The General Court said the European Commission “was unable to demonstrate the existence of an advantage in favor of Starbucks” when handing down its tax ruling in 2015. The Dutch authorities, which fought the commission in court along with Starbucks, have already claimed back $28 million from the coffee giant to respect the ruling.
EU Competition Commissioner Margrethe Vestager, who the Trump administration accuses of targeting U.S. companies like Google or Amazon with antitrust action and big fines, vowed to push on with the commission’s tax crackdown.
“The commission will continue to look at aggressive tax planning measures under EU State aid rules,” Vestager said in a written statement.
“All companies, big and small, should pay their fair share of tax. If member states give certain multinational companies tax advantages not available to their rivals, this harms fair competition in the EU. It deprives the public purse and EU taxpayers of much needed funds to fight climate change, to build infrastructure, to invest in innovation,” she said.
Apple launched last week its fight against a commission order to pay $14.3 billion in back taxes linked to a deal it made with the Irish government. Dublin is also challenging the ruling.
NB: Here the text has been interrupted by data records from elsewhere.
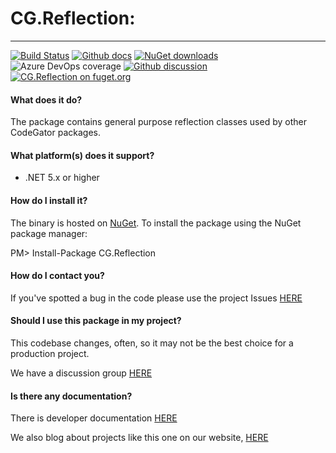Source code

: 
# CG.Reflection: 
---
[![Build Status](https://dev.azure.com/codegator/CG.Reflection/_apis/build/status/CodeGator.CG.Reflection?branchName=master)](https://dev.azure.com/codegator/CG.Reflection/_build/latest?definitionId=15&branchName=master)
[![Github docs](https://img.shields.io/static/v1?label=Documentation&message=online&color=blue)](https://codegator.github.io/CG.Reflection/index.html)
[![NuGet downloads](https://img.shields.io/nuget/dt/CG.Reflection.svg?style=flat)](https://nuget.org/packages/CG.Reflection)
![Azure DevOps coverage](https://img.shields.io/azure-devops/coverage/codegator/CG.Reflection/15)
[![Github discussion](https://img.shields.io/badge/Discussion-online-blue)](https://github.com/CodeGator/CG.Blazor/discussions)
[![CG.Reflection on fuget.org](https://www.fuget.org/packages/CG.Reflection/badge.svg)](https://www.fuget.org/packages/CG.Reflection)

#### What does it do?
The package contains general purpose reflection classes used by other CodeGator packages.

#### What platform(s) does it support?
* .NET 5.x or higher

#### How do I install it?
The binary is hosted on [NuGet](https://www.nuget.org/packages/CG.Reflection/). To install the package using the NuGet package manager:

PM> Install-Package CG.Reflection

#### How do I contact you?
If you've spotted a bug in the code please use the project Issues [HERE](https://github.com/CodeGator/CG.Reflection/issues)

#### Should I use this package in my project?
This codebase changes, often, so it may not be the best choice for a production project. 

We have a discussion group [HERE](https://github.com/CodeGator/CG.Blazor/discussions)

#### Is there any documentation?
There is developer documentation [HERE](https://codegator.github.io/CG.Reflection/)

We also blog about projects like this one on our website, [HERE](http://www.codegator.com)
Starbucks and Dutch State Secretary for Finances Menno Snel welcomed Tuesday’s court decision.
“This judgment means that the tax service did not treat Starbucks better or differently from other companies,” Snel said in a written statement.
The coffee company said the decision “makes clear Starbucks did not receive any special tax treatment from the Netherlands. Starbucks pays all of its taxes wherever they are due.”
In a similar case Tuesday, the General Court decided that automaker Fiat will have to pay up to $33 million in back taxes to Luxembourg.
It ruled that Vestager’s services had acted correctly in 2015 when they ordered Fiat Chrysler Finance Europe to return the tax break, saying that the commission was “fully entitled to conclude that the tax ruling at issue conferred an advantage” to the group.
Following the two verdicts, Vestager said that “each case has its specificities and involves complex legal questions. We will study the judgments carefully before deciding on possible next steps.”
EU lawmaker Sven Giegold – the Greens group financial affairs spokesman – said they highlight the need to reinforce EU-wide tax avoidance rules.
“We should not have to rely on lengthy Commission investigations and Court decisions to achieve tax justice,” Giegold said in a statement. “EU Member States should not be able to aid and abet the tax avoidance of large companies.”